### Listed entries
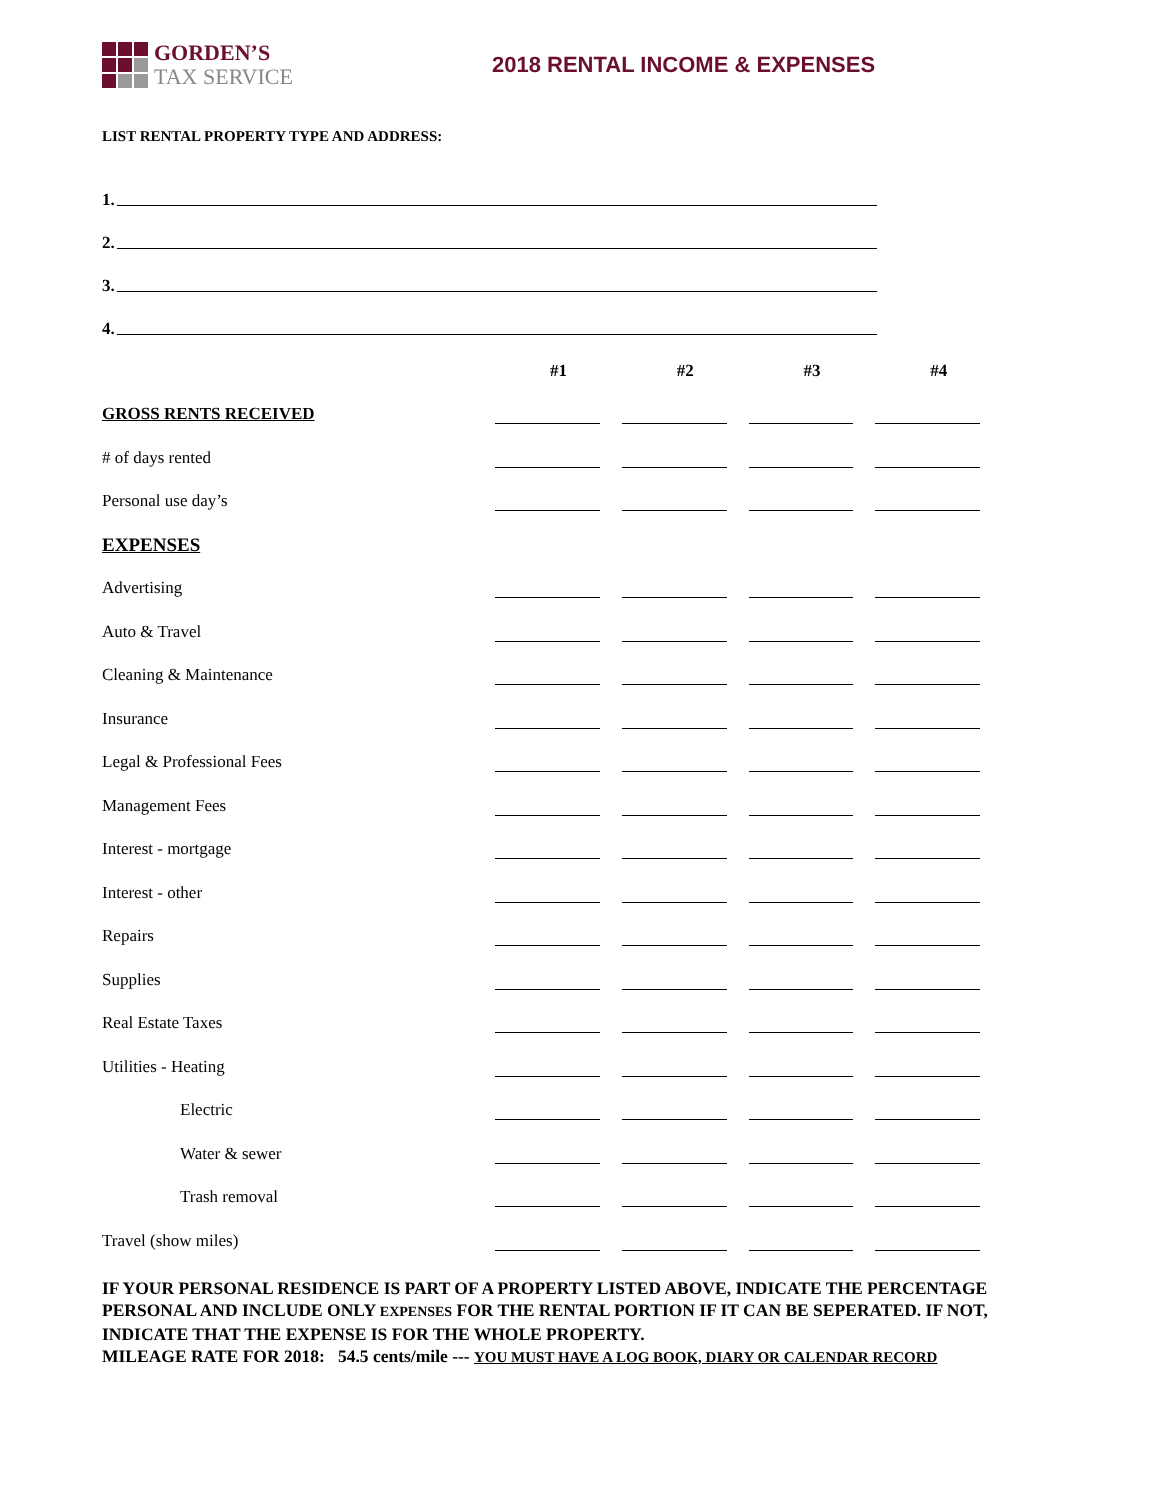GORDEN’S
TAX SERVICE
2018 RENTAL INCOME & EXPENSES
LIST RENTAL PROPERTY TYPE AND ADDRESS:
1.
2.
3.
4.
| | #1 | #2 | #3 | #4 |
| GROSS RENTS RECEIVED | | | | |
| # of days rented | | | | |
| Personal use day’s | | | | |
| EXPENSES | | | | |
| Advertising | | | | |
| Auto & Travel | | | | |
| Cleaning & Maintenance | | | | |
| Insurance | | | | |
| Legal & Professional Fees | | | | |
| Management Fees | | | | |
| Interest - mortgage | | | | |
| Interest - other | | | | |
| Repairs | | | | |
| Supplies | | | | |
| Real Estate Taxes | | | | |
| Utilities - Heating | | | | |
| Electric | | | | |
| Water & sewer | | | | |
| Trash removal | | | | |
| Travel (show miles) | | | | |
IF YOUR PERSONAL RESIDENCE IS PART OF A PROPERTY LISTED ABOVE, INDICATE THE PERCENTAGE PERSONAL AND INCLUDE ONLY EXPENSES FOR THE RENTAL PORTION IF IT CAN BE SEPERATED. IF NOT, INDICATE THAT THE EXPENSE IS FOR THE WHOLE PROPERTY.
MILEAGE RATE FOR 2018: 54.5 cents/mile --- YOU MUST HAVE A LOG BOOK, DIARY OR CALENDAR RECORD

### What is required
The answer is the run of lines above from the line containing "use day’s | | | | |" through the line containing "Management Fees | | | | |", copied exactly and alone.

### Answer box
| Personal use day’s | | | | |
| EXPENSES | | | | |
| Advertising | | | | |
| Auto & Travel | | | | |
| Cleaning & Maintenance | | | | |
| Insurance | | | | |
| Legal & Professional Fees | | | | |
| Management Fees | | | | |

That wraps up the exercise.